People spend a great deal of time worrying about what to include in their commercial contracts to ensure that they put themselves in the best legal position possible. And rightly so - the content of your contracts is very important.
However, all too often people pay far less attention to what happens after all the drafting is done.
Unless your contracts are properly signed off and thereafter, properly managed, you risk wasting the time and effort you put into drafting them in the first place. Worse still, you could miss certain contractual deadlines or triggers, which might leave you in a disadvantageous position.
In the first of a series of articles which focus on those more "day-to-day" practical legal challenges faced by businesses, we look at some effective advice for the management of your contractual processes.
Leaving aside the issue of what a contract should actually say, any business which routinely enters into commercial contracts should be well on top of two things:
- The business should know when a contract has been entered into and should be able to quickly identify all "live" contracts at any given moment; and
- The business should be aware of its rights and obligations under those agreements and any deadlines for compliance or any triggers that might alter the way the contract operates.
If you are reading this and you are worried that you might not be completely on top of these matters, please rest assured that you will not be alone. It is common, even in very large businesses, for these points to be given far less consideration than they deserve.
Unfortunately, it is all too common for contracts to be drafted but never signed, or for contracts to be entered into but then hidden in a desk drawer and forgotten about until something goes wrong.
Contracts should be seen as working documents and should be referred to regularly, in order to inform the parties as to how their relationship will be managed.
How can I avoid any issues?
None of the advice presented below is particularly complex, but the day-to-day realities of running a business often mean that we are too busy to step back and look at the processes we follow to check that they are fit for purpose.
In the face of increasing demands on our time, a lot of us do not give sufficient thought to how we manage our contracts. However there are some simple and inexpensive steps that can be taken to help you get a handle on things.
- Have a policy for contract management and appoint one person to ensure that this policy is properly implemented. Avoid the temptation to make this policy too long or any more detailed than it needs to be. The simpler the policy is, the more likely it is to be remembered by people throughout the business and the more likely it is to be adhered to.
- Have a policy setting out who can negotiate contracts and who can sign contracts on behalf of the business - this may be different people for different types of contract or different financial levels of contract.
- Ensure all draft contracts are marked "draft" and "subject to contract" until they are signed. This will help to prevent anybody claiming that a draft contract has been agreed until it is signed.
- It is advisable not to start performance of an agreement until a signed contract is in place. Otherwise there will be significant ambiguity about which terms govern the arrangement and you might be held to terms that you are not happy to accept.

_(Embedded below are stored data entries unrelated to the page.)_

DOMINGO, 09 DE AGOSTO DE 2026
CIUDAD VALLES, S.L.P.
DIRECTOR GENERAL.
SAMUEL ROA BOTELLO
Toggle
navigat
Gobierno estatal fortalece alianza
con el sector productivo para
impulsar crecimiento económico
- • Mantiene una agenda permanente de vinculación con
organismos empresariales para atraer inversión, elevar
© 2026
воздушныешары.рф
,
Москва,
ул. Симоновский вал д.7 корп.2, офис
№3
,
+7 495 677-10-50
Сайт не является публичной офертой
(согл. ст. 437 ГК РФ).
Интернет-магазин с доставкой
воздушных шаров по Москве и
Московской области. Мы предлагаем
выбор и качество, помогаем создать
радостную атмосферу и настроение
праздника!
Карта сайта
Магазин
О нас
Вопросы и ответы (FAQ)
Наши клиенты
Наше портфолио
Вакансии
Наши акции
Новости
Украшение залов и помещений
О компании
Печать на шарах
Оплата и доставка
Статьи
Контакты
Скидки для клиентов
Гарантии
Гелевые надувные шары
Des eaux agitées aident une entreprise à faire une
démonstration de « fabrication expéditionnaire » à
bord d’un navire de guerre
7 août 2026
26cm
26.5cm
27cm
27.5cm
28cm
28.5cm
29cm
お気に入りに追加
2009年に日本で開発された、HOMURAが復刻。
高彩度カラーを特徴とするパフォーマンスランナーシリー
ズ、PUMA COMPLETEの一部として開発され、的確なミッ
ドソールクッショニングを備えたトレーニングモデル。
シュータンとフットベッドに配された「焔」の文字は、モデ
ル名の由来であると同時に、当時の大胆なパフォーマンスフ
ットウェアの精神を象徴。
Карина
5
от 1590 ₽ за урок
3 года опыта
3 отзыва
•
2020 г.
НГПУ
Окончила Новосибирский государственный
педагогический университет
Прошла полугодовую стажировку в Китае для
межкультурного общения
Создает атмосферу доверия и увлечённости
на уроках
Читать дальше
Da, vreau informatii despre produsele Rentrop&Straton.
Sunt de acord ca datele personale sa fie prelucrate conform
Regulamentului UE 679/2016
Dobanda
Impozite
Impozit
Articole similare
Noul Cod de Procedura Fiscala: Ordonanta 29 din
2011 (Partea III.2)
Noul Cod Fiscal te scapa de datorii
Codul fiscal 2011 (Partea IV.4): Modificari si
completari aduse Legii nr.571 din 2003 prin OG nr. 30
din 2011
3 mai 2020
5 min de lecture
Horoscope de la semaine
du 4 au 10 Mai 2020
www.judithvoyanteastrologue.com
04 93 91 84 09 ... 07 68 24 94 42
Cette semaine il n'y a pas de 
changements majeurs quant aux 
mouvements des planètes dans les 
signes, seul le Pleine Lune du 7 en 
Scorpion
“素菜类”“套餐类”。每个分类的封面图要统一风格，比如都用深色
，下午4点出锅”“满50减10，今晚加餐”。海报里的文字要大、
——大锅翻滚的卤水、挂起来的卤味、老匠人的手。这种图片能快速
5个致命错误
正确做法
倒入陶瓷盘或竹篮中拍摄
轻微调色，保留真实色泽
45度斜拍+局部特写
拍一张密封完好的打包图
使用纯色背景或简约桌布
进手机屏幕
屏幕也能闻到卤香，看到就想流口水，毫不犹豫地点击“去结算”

- Using a simple report system, ensure you can monitor the progress of all draft contracts from the initial draft, all the way through to signature. Do not remove any contracts from this report until they have been signed. This should help you to spot any draft contracts that are making slow progress through negotiations or any drafts which have been agreed but have not yet been signed. Without this report, it is all too easy to send agreed drafts to the other party for signature, never to receive anything back and to forget all about it.
- Maintain a central bank of contracts. It should form part of your contract management policy that a copy of every signed contract is sent to the person in charge of the central bank of contracts. This will help to ensure that you always have a copy of a contract readily available when you need to refer to it.
- Throughout the drafting process and again once the contract is signed, take time to work through the agreement with the relevant person in the business that will "own" the performance of the contract. Ensure that they fully understand their rights and obligations under the agreement. This will help to ensure the smooth running of the arrangement and will flag any potential issues early.
- It is important that contracts are detailed and fully comprehensive, but this can often make them unwieldy and difficult documents to use as a point of reference for the day to day management of the relationship between the parties. Instead, invest time once the agreement is signed to pick out key rights, obligations and other clauses, so that you can refer to these quickly and easily.
- Set reminders for any key deadlines contained in the agreement. This can be done easily in your computer calendar - set alerts to appear on your system ahead of key deadlines. If a decision needs to be made by a certain time (for example, whether to exercise a break clause by a certain date) ensure that the alert you set will give you time to consult with the relevant business area and communicate your decision to the other party before the deadline passes.
A contract generally contains a record of what the parties hope to achieve from their commercial relationship. Regularly returning to the contract and making certain that everything it requires is acted upon not only makes sense legally, it helps to ensure that the arrangement between the parties is as successful as everyone hoped at the outset and can help lay the foundations for a successful business relationship.